Repeat only the stretch of lines below that runs from the line with "Налоговые доходы, Налог на доходы" through the line with "Неналоговые доходы, Налог", unaltered.

- PROVIDED MATERIAL -
··········

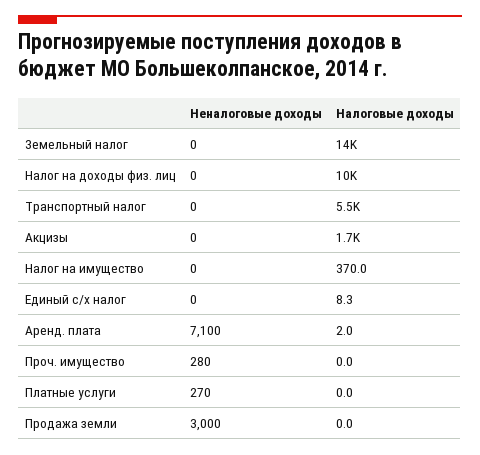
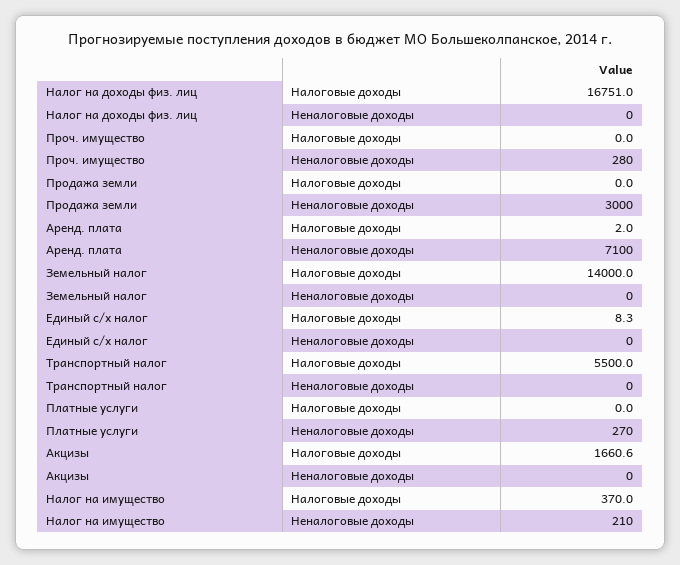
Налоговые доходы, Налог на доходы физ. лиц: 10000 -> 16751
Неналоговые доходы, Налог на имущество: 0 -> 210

··········

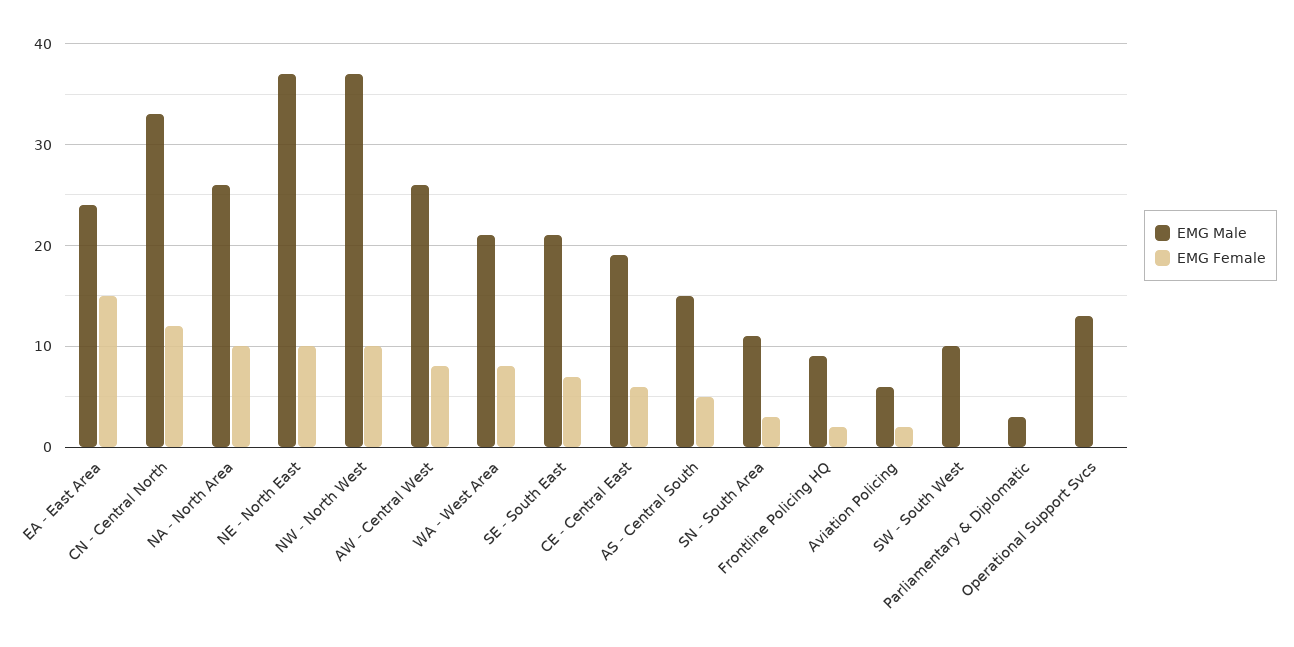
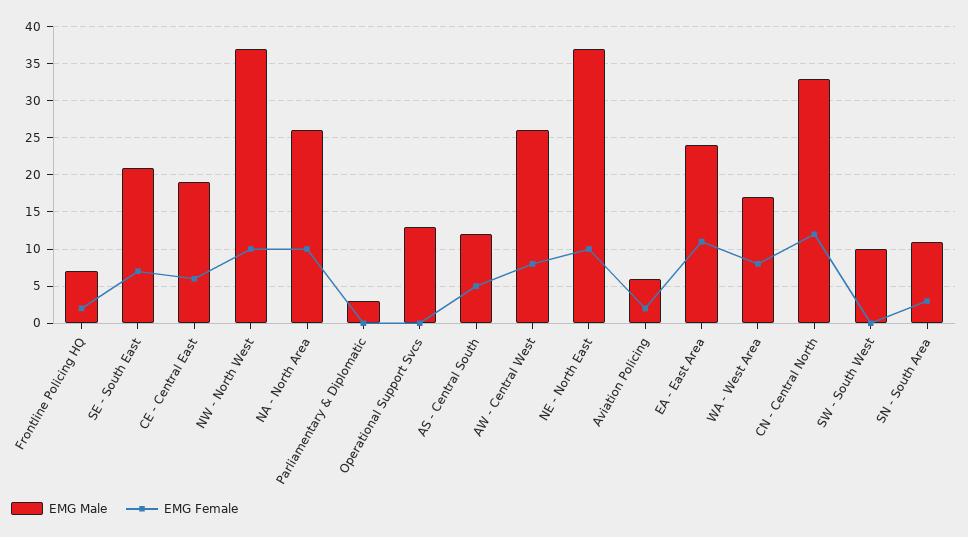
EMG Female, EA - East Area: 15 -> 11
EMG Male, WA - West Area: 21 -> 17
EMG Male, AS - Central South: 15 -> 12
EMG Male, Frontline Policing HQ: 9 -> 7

··········

- ANSWER AREA -
Налоговые доходы, Налог на доходы физ. лиц: 10000 -> 16751
Неналоговые доходы, Налог на имущество: 0 -> 210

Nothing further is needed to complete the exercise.